# To be done
A. In the forum thread on why Dask's align_partitions() uses force=True, which layer does the reply say is not actually changing anything on the data partitions?
B. Write the next part of the forum thread on Dask's align_partitions() and force=True, carrying on after its last line.

Why align_partitions() use force=True?

Hi,

When passing severals dask dataframes to map_partitions(), it looks like the underling align_partitions() force repartitioning every dd even if only a single one needs it.

dds = [dask.datasets.timeseries() for i in range(5)]
# Only the latest dd partitionning will differ
dds[-1] = dds[-1].repartition(npartitions=1)

def func(*args):
    return args[0]

dd = dask.dataframe.map_partitions(func, *dds)
dd.dask

image

Hi @epizut,

That is correct, you can track that down in the source code:

However, even if you see the repartition-merge layer on all Dataframes, Dask is smart enough not to do useless work in the background. I’ve reduced a bit the size of your example:

import dask
import dask.dataframe as dd

dds = [dask.datasets.timeseries(end="2000-01-05") for i in range(3)]
# Only the latest dd partitionning will differ
dds[-1] = dds[-1].repartition(npartitions=1)

def func(*args):
    return args[0]

dd = dask.dataframe.map_partitions(func, *dds)

This is the task graph generated when calling dd.visualize():

You can see that the repartition-split layer is actually not changing anything on the data partitions.

But maybe you’re right and the code could be optimized in some way.

# Collected material
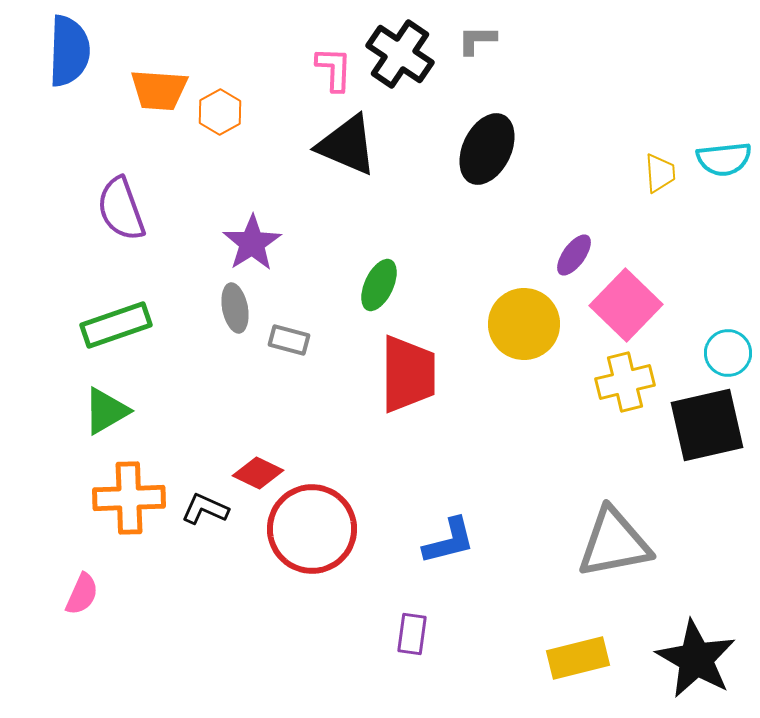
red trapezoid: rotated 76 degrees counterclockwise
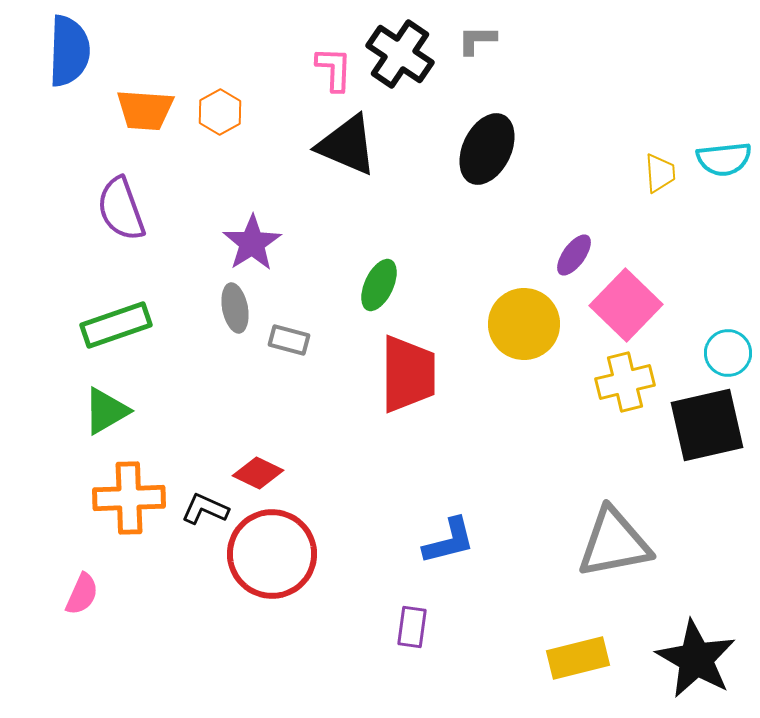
orange trapezoid: moved 14 px left, 20 px down
red circle: moved 40 px left, 25 px down
purple rectangle: moved 7 px up
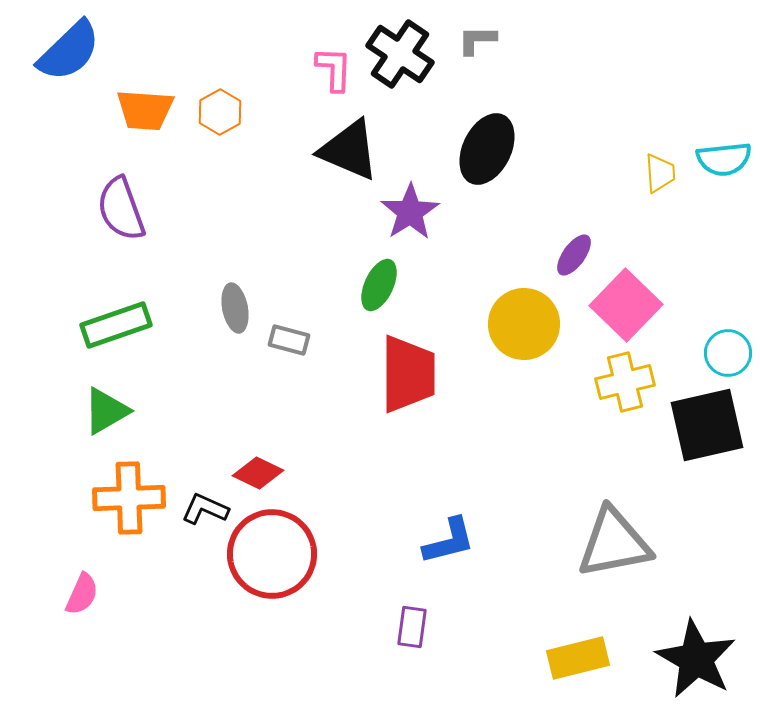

# Answers by task
A. The repartition-split layer.

B.
I found this repartition force=True by investigating a very long graph packing/unpacking time before computing starts. I think it would help a lot to avoid any non-necessary graph nodes.

Should I create a PR to remove force=True? Do you see any advantage in forcing the repartition for every dd? A better visualization maybe? Does it worth inflating the graph size?

I think I am missing something here because the force parameter in repartition() has been created on purpose for this specific use case.

I think the force kwarg of repartition is unrelated to the align_partition call that is done no matter what.

At his point, if this is causing a problem in your use case, I think you should open an issue in Dask github to discuss this. Something like: “Repartition dataframes that only need it when passing several ones to map_partitions”. I’m not sure if the solution is to just remove the force=True, but maybe elsewhere.

And I think in the end you’re right, if the tasks graph can be optimize, let’s try to do it!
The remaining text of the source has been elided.